3. Specifically, these SEAs/AAs should include indicative “sensitivity” mapping of bird populations, their habitats, flyways and migration bottlenecks and an assessment of the plan/programme’s probable effects on these, to aid decision-making. Such a map should identify known potentially sensitive locations, locations that are not considered to have adverse implications for wildlife, and locations for which further information is needed to determine whether or not wind farm development in these areas is compatible with biodiversity conservation priorities.
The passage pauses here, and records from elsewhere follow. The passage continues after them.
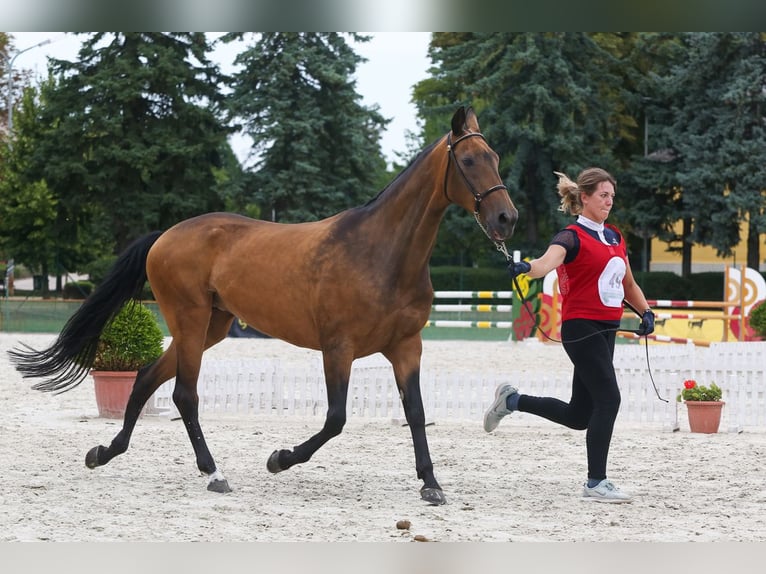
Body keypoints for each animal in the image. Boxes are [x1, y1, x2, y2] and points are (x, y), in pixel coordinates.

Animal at [9, 106, 520, 506]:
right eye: (469, 159)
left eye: (495, 158)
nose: (506, 218)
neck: (380, 253)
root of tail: (166, 235)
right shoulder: (337, 349)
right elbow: (335, 419)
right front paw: (280, 459)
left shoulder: (407, 347)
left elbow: (414, 412)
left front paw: (431, 483)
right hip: (191, 321)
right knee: (184, 395)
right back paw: (213, 473)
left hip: (211, 327)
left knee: (145, 379)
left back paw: (105, 452)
All stages of the life cycle and the habitats and locations that support essential functions (including feeding, breeding, moulting, resting, and non-breeding, including migration stopovers) need to be taken into account.
4. All developments should be screened to determine whether or not significant environmental effects are likely, applying suitable selection criteria Comprehensive Environmental Impact Assessments (EIAs) must be undertaken for all proposed wind farm developments, including associated infrastructure (e.g. powerlines, access roads onshore) for which the screening process indicates a need.
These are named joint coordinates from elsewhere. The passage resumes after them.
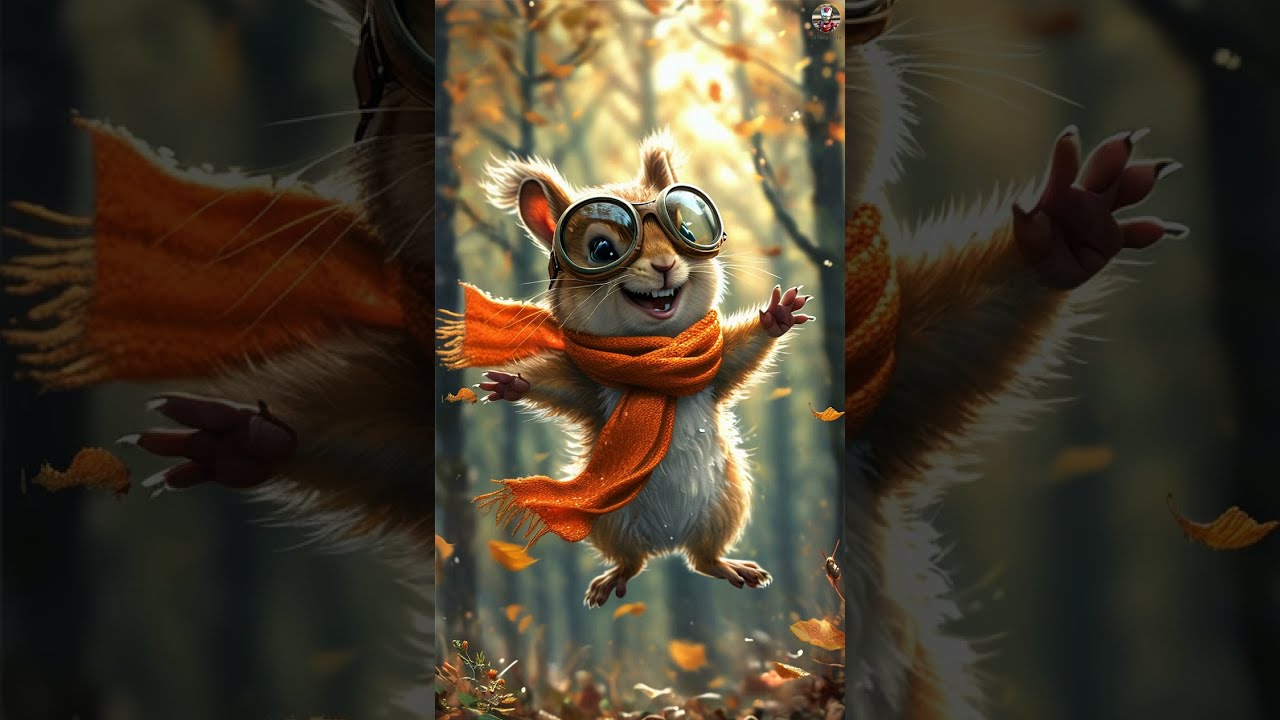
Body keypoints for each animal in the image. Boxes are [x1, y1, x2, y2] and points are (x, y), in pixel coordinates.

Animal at [438, 134, 813, 608]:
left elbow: (739, 355)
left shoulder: (713, 369)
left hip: (725, 505)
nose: (664, 265)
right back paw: (612, 580)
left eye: (688, 232)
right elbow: (556, 385)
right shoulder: (586, 387)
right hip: (610, 523)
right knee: (634, 561)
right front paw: (512, 382)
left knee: (704, 559)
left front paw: (777, 316)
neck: (653, 355)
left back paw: (732, 568)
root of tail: (668, 543)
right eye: (602, 251)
5. If a wind farm is proposed outside a Natura 2000 site or IBA, an Appropriate Assessment (or equivalent where the EU legislation does not apply) must be undertaken, in accordance with the requirements of Article 6 of the Habitats Directive and amended Article 4 of the Birds Directive, if the development is likely to have a significant effect on the site’s conservation objectives and integrity (as defined in B.2 above). For IBAs which Member States failed so far to designate as SPAs, only the stricter provisions of Art. 4 (4) of the Birds Directive apply.
6. In all of these assessments (SEAs, EIAs and Appropriate Assessments), the impacts of the plan, programme or project in question must be assessed in-combination with other plans, programmes and projects in the area (both for consented and built wind farms and other developments) in order to take account of in-combination and cumulative effects.
7. All of these assessments should be carried out to a high professional standard and in a scientifically sound way, drawing on relevant expertise..
8. There is a need for best practice guidance from the European Commission on study methods for SEAs, EIAs and Appropriate Assessments related to wind farms, and for post-construction monitoring. This guidance also needs to cover best practice for mitigation and compensation.
9. Conservation NGOs (e.g. national BirdLife Partners) should be informed and consulted on each project from an early stage in order to ensure best possible results for both renewable energy development and nature conservation.
C. Research and monitoring
1. Independent rigorous research and monitoring should be implemented, funded by national governments and the wind energy industry, in consultation with relevant experts, to improve our understanding of the impacts of wind farms on nature conservation. Special attention needs to be given to offshore wind farms and along migration flyways. This will be an iterative process that will inform decision-making, appropriate site selection and wind farm design. The results of research should be published in international scientific journals, including a summary, preferably in English, to ensure wider dissemination. The European Commission/Council of Europe should ensure easy access to the results, e.g. through a website.
2. Research and monitoring are needed to investigate the effects and potential population level impacts on birds, either because of direct mortality or because of reduced fitness or reduced reproductive output, of
a. collision mortality,
b. disturbance, including displacement from the area around the wind turbines,
c. barriers to movement between feeding, breeding, wintering and moulting areas,
d. habitat loss, change or damage,
e. the effectiveness of different mitigation options.
There is a need for studies at individual installations and for assessment of cumulative impacts of multiple installations. The application of standard study methods is essential to enable before-after comparison and to facilitate comparison of different sites.
3. There need to be incentives to ongoing technological development to maximise efficiency of wind turbines and to reduce dependency on locations that have other sensitivities, such as the limited shallow water habitats offshore, where these coincide with high biodiversity interest.